Arjunan Pillai, Uthaman, Sudhakaran and Thankakuttan prepares for marriage of Jayasudha. Though Ajayan tries to sabotage the marriage with the help of his father-in-law K.G.P. Menon all tries end in vain. Finally Ajayan disrupts the marriage function of Jayasudha but Arjunan Pillai's hell breaks loose and start beating Ajayan. Finally Ajayan realizes his mistake seeking apology from Arjunan Pillai for his actions and the whole family joyfully celebrates Jayasudha's marriage.

==Cast==

- Innocent as Arjunan Pillai
- Jagadish as Uthaman, Jayasree's Husband
- Jagathy Sreekumar as Sudhakaran, Jayalekshmi's Husband
- Harishree Ashokan as Thankakuttan, Jayaprabha's Husband
- Baiju as Ajayan, S/o Arjunan Pillai
- Mala Aravindan as Parameswaran, Arjunan Pillai's Friend
- Salu Kuttanadu as Adjustment Ayyappan, Marriage Brocker
- C. I. Paul as K. G. P. Menon, Geetha's Father
- KPAC Lalitha as Sharada W/o Arjunan Pillai
- Bindu Panicker as Jayalakshmi D/o Arjunan Pillai
- Kalpana as Jayaprabha, D/o Arjunan Pillai
- Charmila as Jayasree, D/o Arjunan Pillai
- Amitha Sebastian as Jayasudha, D/o Arjunan Pillai
- Dharsana as Geetha, Ajayan's Wife
- Cherthala Lalitha as Madhavi W/o Parameswaran
- Ottapalam Pappan as Nellissery Viswanatha Menon

==Soundtrack==
The music was composed by Mohan Sithara and the lyrics were written by Bichu Thirumala and Kaithapram.

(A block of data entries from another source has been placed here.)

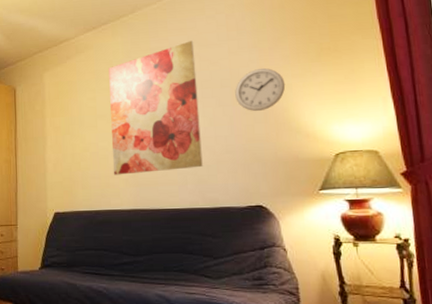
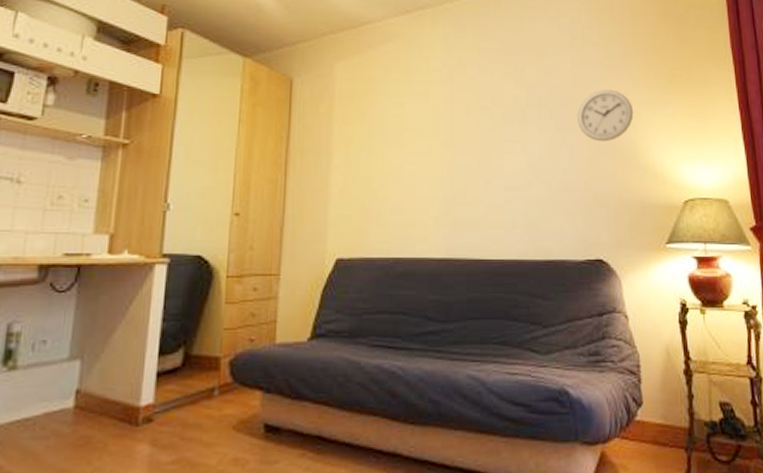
wall art: present [108,41,203,175] -> none [421,45,535,211]

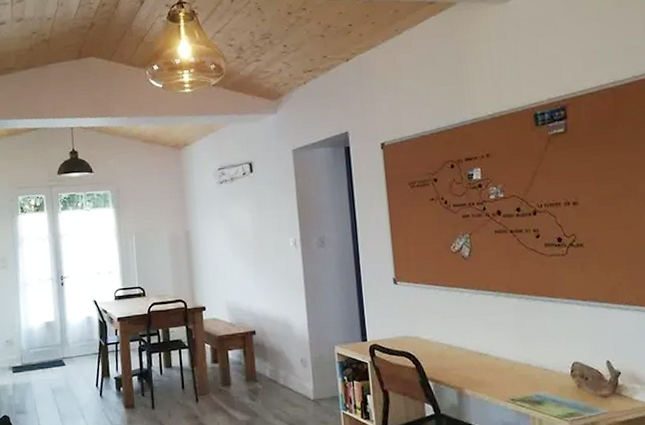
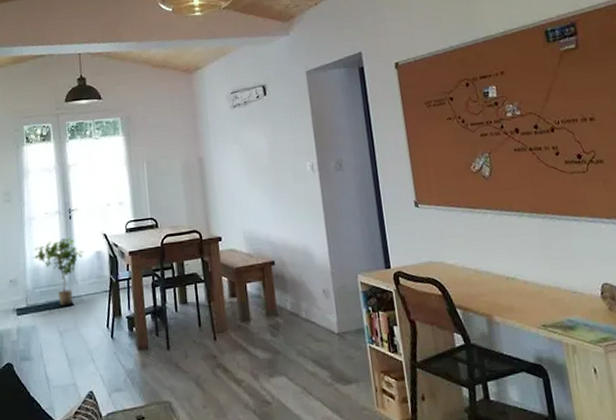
potted plant: none [28,302,75,365] -> present [34,237,83,306]

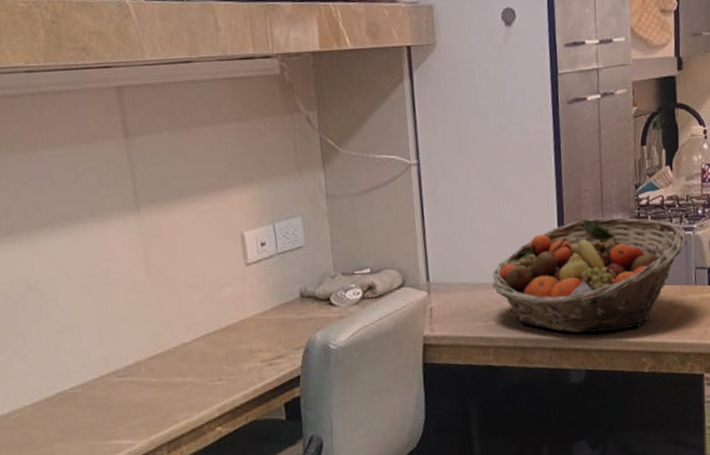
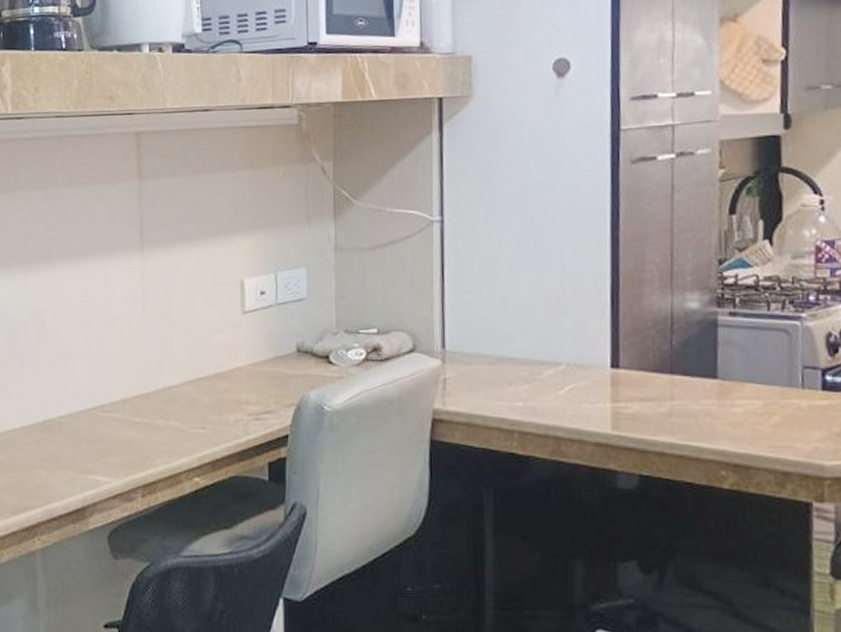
fruit basket: present [492,217,687,333] -> none [522,294,792,432]

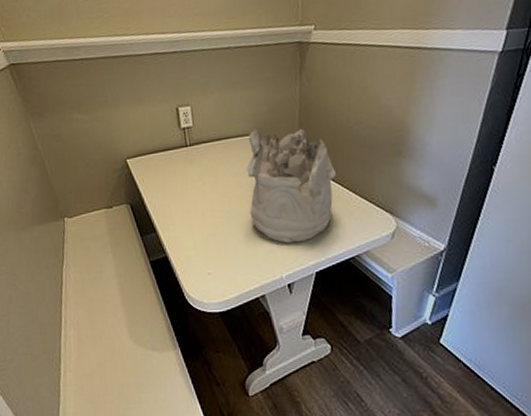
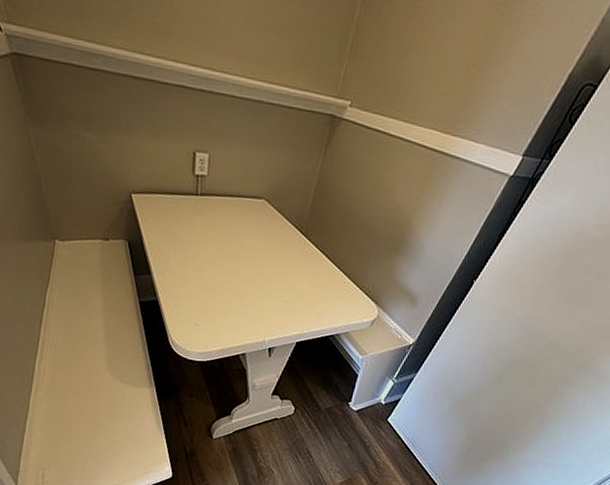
mineral sample: present [246,128,336,244] -> none [247,194,336,312]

| No. | Song | Singers | Lyrics | Length |
|---|---|---|---|---|
| 1 | "Evide Nin Daivaamsham" | K. J. Yesudas | Kaithapram | 5:46 |
| 2 | "Manchaadi Chundathum" | K. S. Chithra, Chorus | Bichu Thirumala | 4:44 |
| 3 | "Moham Manassilittu" | Pradip Somasundaran, Chorus | Bichu Thirumala | 5:16 |
| 4 | "Vellikkinnam Niranju" | K. J. Yesudas | Kaithapram | 4:20 |

==Trivia==

- This movie was shot in Ottapalam near in Palakkad District of Kerala.

==Sexual Assault Allegations During Shoot==
Lead actress Charmila revealed that M. P. Mohanan, one of the producers, barged into her room one night along with his friends during the shoot and tried to disrobe and gangrape her. The revelation came as part of a string of similar revelations by female artistes that rocked Malayalam film industry immediately following the publication of the Hema Committee Report in August 2024. She narrated how her male assistant who tried to protect her was also attacked and she barely escaped from the hotel and was carried away to safety by autorickshaw drivers on the street. She added that even though she herself escaped narrowly, some of the junior artistes in the set were not so lucky and were gangraped.